— Позвольте, ваше превосходительство! вы принадлежите к более старому поколению, в котором воинственный дух был гораздо сильнее развит, чем в нашем, тогда как сострадательность, требующая удаления всего, что причиняет напрасную муку, и проникающая теперь все дальше и дальше во все слои общества, была чужда огромному большинству.
— Что ж из этого? Страдания нигде не избегнешь: оно так же неустранимо, как и война.
— Видите, граф Альтгауз, это старинная и сильно дискредитированная точка зрения. Основываясь на ней, люди старались примириться со всяким социальным злом; они проповедовали покорность судьбе перед неизбежным, неустранимым, в силу закона природы. Но если при виде страшного бедствия у вас однажды шевельнулся вопрос: «Да полно так ли, должно ли это быть?» если в ваше сердце закралось сомнение, вы уже не можете оставаться хладнокровным зрителем человеческой бойни и вместе с состраданием у вас является нечто в роде раскаяния, не личного раскаяния, а — как бы это сказать? — в вашей душе заговорить совесть эпохи.
Мой отец пожал плечами.
— Ну, для меня это чересчур возвышенно! — сказал он. — Я только могу вас уверить, что ни одни деды с гордостью и восторгом вспоминают свои походы; но также, если вы спросите молодых и даже самых юных, хочется ли им на войну, они с жаром ответят: «Еще бы! Очень хочется».
— Самые юные — конечно. В них не остыл еще воинственный энтузиазм, привитый в школе. Другие же скажут: «я хочу на войну», потому что по общепринятым понятиям настояний мужчина и храбрец не может ответить иначе. Откровенный же ответ: «не хочу» легко может быть приписан трусости.
— Ах, — заметила Лили, слегка вздрагивая, — я ужасно боялась бы во время битвы… Как должно быть страшно, когда пули летают со всех сторон и вам ежеминутно грозит смерть…
— На устах молоденькой девушки это звучит вполне естественно, — отвечал Тиллинг, — но мы должны отрекаться от чувства самосохранения… Солдат должен подавить в себе жалость к другу и врагу во время войны, потому что всякая чувствительность и мягкосердие ставят нам. в вину наравне с трусостью.
— Только на войне, любезный Тиллинг, только на войне, — подхватил мой отец. — В частной жизни, слава Богу, мы не изверги.

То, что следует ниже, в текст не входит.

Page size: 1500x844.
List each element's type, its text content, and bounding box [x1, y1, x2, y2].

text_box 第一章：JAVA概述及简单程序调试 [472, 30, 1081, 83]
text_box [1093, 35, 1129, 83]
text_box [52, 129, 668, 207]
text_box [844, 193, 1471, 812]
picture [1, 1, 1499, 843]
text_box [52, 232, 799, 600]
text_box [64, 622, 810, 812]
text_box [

— Знаю; это выходит чем-то в роде «отвода глаз». Едва только объявят войну, все ее ужасы принято ставить ни во что. Так иногда дети уговариваются между собою в играх: если я сделаю вот это или то, так это не считается. При игре в войну господствуют такие же невысказываемые соглашения: убийство перестает быть убийством; грабеж — уже не грабеж, а реквизиция; пылающие деревни представляют не пожары, а «взятые позиции». Одним словом, все заповеди Божии, правила катехизиса и нравственности ставятся ни во что, пока продолжается кампания. Но если человек перестает увлекаться игрою, если на минуту забудет условное «не считается» и трезво посмотрит вокруг на ужасные картины бесчеловечной жестокости — перед ним предстанет во всей наготе это невыразимое бедствие, это массовое преступление, и тогда он захочет одного, чтобы уйти от непосильной душевной муки, сложить голову вместе с прочими убитыми.
— В сущности, это правда, — сказала тетя Мари, слушавшая барона с задумчивым видом, — заповеди: не убий, не укради, люби своего ближнего, как самого себя, прощай врагам своим…
— Не считаются — повторил Тиллинг. — А те, чье призвание, казалось бы, состоит в том, чтобы внушать людям правила веры, первые освящают наше оружие и призывают благословение неба на нашу кровавую работу.
— И совершенно справедливо, — заметил мой отец. — В Библии Иегова называется Богом сражений, Господом воинств… Он сам повелевает обнажить меч, он сам…
— Мы приписываем воле Божией все, чего нам хочется достигнуть самим, — перебил Тиллинг. — Как будто Господь может отменять на время вечные заветы любви. Все это выходит грубо, непоследовательно и ребячески наивно. Затем приписывать высшему существу наши страсти, наши стремления! — А теперь, графиня, — прибавил барон, вставая, — позвольте с вами проститься. Извините, пожалуйста, что я невольно поднял такой невеселый спор.
Голова у меня шла кругом; я не понимала себя от разнородных ощущений, нахлынувших вдруг, точно бурный прилив. Все только что сказанное Тиллингом еще более возвысило в моих глазах любимого человека… И мне приходилось с ним расстаться, быть может, навсегда! Неужели мы равнодушно распростимся на глазах у посторонних, и затем, все будет кончено?… Нет, это невозможно. Если так выйдет, я готова разрыдаться, едва за ним затворится дверь. Нет, все кроме этого! И я решительно встала.